For three days, veterans traveled to the nation's capital, saw the monuments and Vietnam Wall and reminisced about their days in a foreign land thousands of miles from the United States.
For the several hundred veterans who attended Saturday's ceremony, they felt the bonds of friendship and brotherhood among those who served in all branches of military service as told by keynote speaker Carson City Mayor Bob Crowell.
"Today, with this Welcome Home Ceremony and the many ceremonies going on around the nation, we honor and pay our respect to all the 2.6 million service men and women who served, fought, died or were wounded in that war," he said in his remarks.
"We also honor those who were and may still be prisoners of war together with those who are unaccounted for or missing in action and we pledge to keep them in our prayers and a table set for their return.
"Today we honor the families and friends of our Vietnam veterans — families and friends that stood by us and cared for us even when the going got tough.
"Today we honor our fellow brothers and sisters for all that they do each and every day to ensure that we remain the greatest country on earth."
Crowell knows first-hand of the sacrifices these men and women made a generation ago. Crowell, a Vietnam veteran and retired U.S. Navy captain, served two tours aboard two destroyers, the USS Wiltsie and the USS Waddell. He told of the many sacrifices in which one in every 10 servicemen and women died (58,300) and almost 2,200 remain missing in action or prisoners of war. More than 300,000 were wounded — 75,000 of whom were severely disabled.
"It was a war where the average infantryman saw about 240 days of combat in a year — compared to World War II where the average was 40 days in four years which was bad enough," Crowell added.
The mayor also gave additional statistics about those who served:
Almost half of these servicemen and women who died were under the age of 20.
More than 17,000 of those killed in action were married.
Forty sets of brothers and three sets of father and sons were killed in action.
226 Native Americans were killed in action.
150 Nevadans died including seven from Carson City, eight from Fallon and one each from Minden and Virginia City.
Members from both Carson City and Reno chapters of the VVA read all the names of those died as a result of the Vietnam War.
Crowell said Vietnam fell three years after combat troops left the country in 1973 and the U.S. ceased sending aid and arms to South Vietnam while the enemy continued to receive support from the Soviet Union and China. Crowell said the U.S. did not lose the war in military terms.

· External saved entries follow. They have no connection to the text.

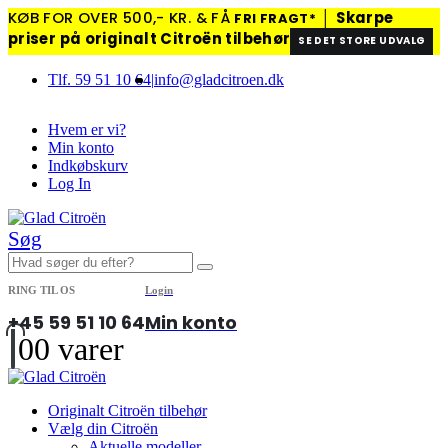
KØB FOR OVER 500,- KR. & FÅ
│
Skarpe
FRI FRAGT*
priser på originalt Citroën tilbehør
SE DET STORE UDVALG
Tlf. 59 51 10 64
|
info@gladcitroen.dk
Hvem er vi?
Min konto
Indkøbskurv
Log In
Søg
RING TIL OS
Login
+45 59 51 10 64
Min konto
0
0 varer
Originalt Citroën tilbehør
Vælg din Citroën
Aktuelle modeller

"From a military standpoint the performance of our military forces in Vietnam was nothing short of exemplary," Crowell said. "While we suffered casualties, no battle of significance was lost … for our veterans, you have every right to be proud of your performance. For the friends and families of our veterans, you also have every right to be proud just as our veterans have every reason to thank you for your unwavering support and understanding. Suffice it to say, many of us would not be here today without that support."
The veterans who attended Saturday's ceremony said they served with honor.

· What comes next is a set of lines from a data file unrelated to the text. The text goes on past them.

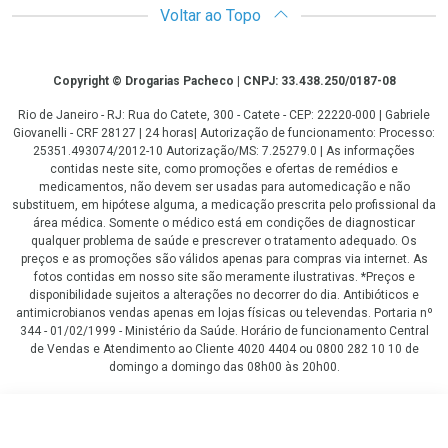
Voltar ao Topo
Copyright
Copyright © Drogarias Pacheco | CNPJ: 33.438.250/0187-08
Rio de Janeiro - RJ: Rua do Catete, 300 - Catete - CEP: 22220-000 | Gabriele
Giovanelli - CRF 28127 | 24 horas| Autorização de funcionamento: Processo:
25351.493074/2012-10 Autorização/MS: 7.25279.0 | As informações
contidas neste site, como promoções e ofertas de remédios e
medicamentos, não devem ser usadas para automedicação e não
substituem, em hipótese alguma, a medicação prescrita pelo profissional da
área médica. Somente o médico está em condições de diagnosticar
qualquer problema de saúde e prescrever o tratamento adequado. Os
preços e as promoções são válidos apenas para compras via internet. As
fotos contidas em nosso site são meramente ilustrativas. *Preços e
disponibilidade sujeitos a alterações no decorrer do dia. Antibióticos e
antimicrobianos vendas apenas em lojas físicas ou televendas. Portaria nº
344 - 01/02/1999 - Ministério da Saúde. Horário de funcionamento Central
de Vendas e Atendimento ao Cliente 4020 4404 ou 0800 282 10 10 de
domingo a domingo das 08h00 às 20h00.
LGPD Aceite os Cookies
R$ 69,90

"It was a very good experience for me," said Dayton's Don Bemis, who served as a Navy radioman aboard a swift boat in Cam Ranh Bay, a deep-water bay located at an inlet of the South China Sea situated on the southeastern coast of Vietnam. "During my year tour, we were fortunate we didn't suffer any deaths."
For years after he returned home, Bemis said many people would not recognize the Vietnam veterans, but times have changed. He now wears his Navy uniform to many events honoring veteran including the Welcome Home ceremony.
"I wear it with pride anytime I can," he said.
Likewise, Gary Meckler joined the Army and spent time in Vietnam in communications. He never understood why the country turned its back on the veterans since Congress and the Pentagon dictated policy.
"They were just doing a job," he said of the servicemen and women who deployed to Southeast Asia.
During the years, Meckler said the country has become more accepting, and he discovered how interested people are of that era when he traveled to Washington, D.C. aboard an Honor Flight.
Lynn Dickinson, president of Sierra Nevada Chapter 989 in Reno, said Vietnam veterans tell her they were glad they served and appreciate the recognition afforded to them now.